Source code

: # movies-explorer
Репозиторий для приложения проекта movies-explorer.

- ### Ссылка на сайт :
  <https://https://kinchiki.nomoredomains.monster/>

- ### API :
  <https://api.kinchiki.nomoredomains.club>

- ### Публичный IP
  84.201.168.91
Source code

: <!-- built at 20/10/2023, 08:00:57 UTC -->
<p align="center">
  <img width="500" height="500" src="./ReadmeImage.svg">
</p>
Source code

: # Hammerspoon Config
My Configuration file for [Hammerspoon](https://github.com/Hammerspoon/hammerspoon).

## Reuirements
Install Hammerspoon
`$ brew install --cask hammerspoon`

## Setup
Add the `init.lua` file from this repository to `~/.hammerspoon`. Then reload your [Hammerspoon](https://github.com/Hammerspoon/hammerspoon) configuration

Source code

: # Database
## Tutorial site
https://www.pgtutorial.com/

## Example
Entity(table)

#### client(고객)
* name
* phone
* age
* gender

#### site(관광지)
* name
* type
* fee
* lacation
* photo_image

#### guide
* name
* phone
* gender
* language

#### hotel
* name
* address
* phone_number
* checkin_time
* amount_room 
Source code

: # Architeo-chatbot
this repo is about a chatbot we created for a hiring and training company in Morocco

+ + +

Aim of the exercise: Reproduce the lines from the one containing "08:00:57 UTC -->" through the end, swapping "gender" for "sex" and leaving everything else unchanged.

Answer to this task:
: <!-- built at 20/10/2023, 08:00:57 UTC -->
<p align="center">
  <img width="500" height="500" src="./ReadmeImage.svg">
</p>
Source code

: # Hammerspoon Config
My Configuration file for [Hammerspoon](https://github.com/Hammerspoon/hammerspoon).

## Reuirements
Install Hammerspoon
`$ brew install --cask hammerspoon`

## Setup
Add the `init.lua` file from this repository to `~/.hammerspoon`. Then reload your [Hammerspoon](https://github.com/Hammerspoon/hammerspoon) configuration

Source code

: # Database
## Tutorial site
https://www.pgtutorial.com/

## Example
Entity(table)

#### client(고객)
* name
* phone
* age
* sex

#### site(관광지)
* name
* type
* fee
* lacation
* photo_image

#### guide
* name
* phone
* sex
* language

#### hotel
* name
* address
* phone_number
* checkin_time
* amount_room 
Source code

: # Architeo-chatbot
this repo is about a chatbot we created for a hiring and training company in Morocco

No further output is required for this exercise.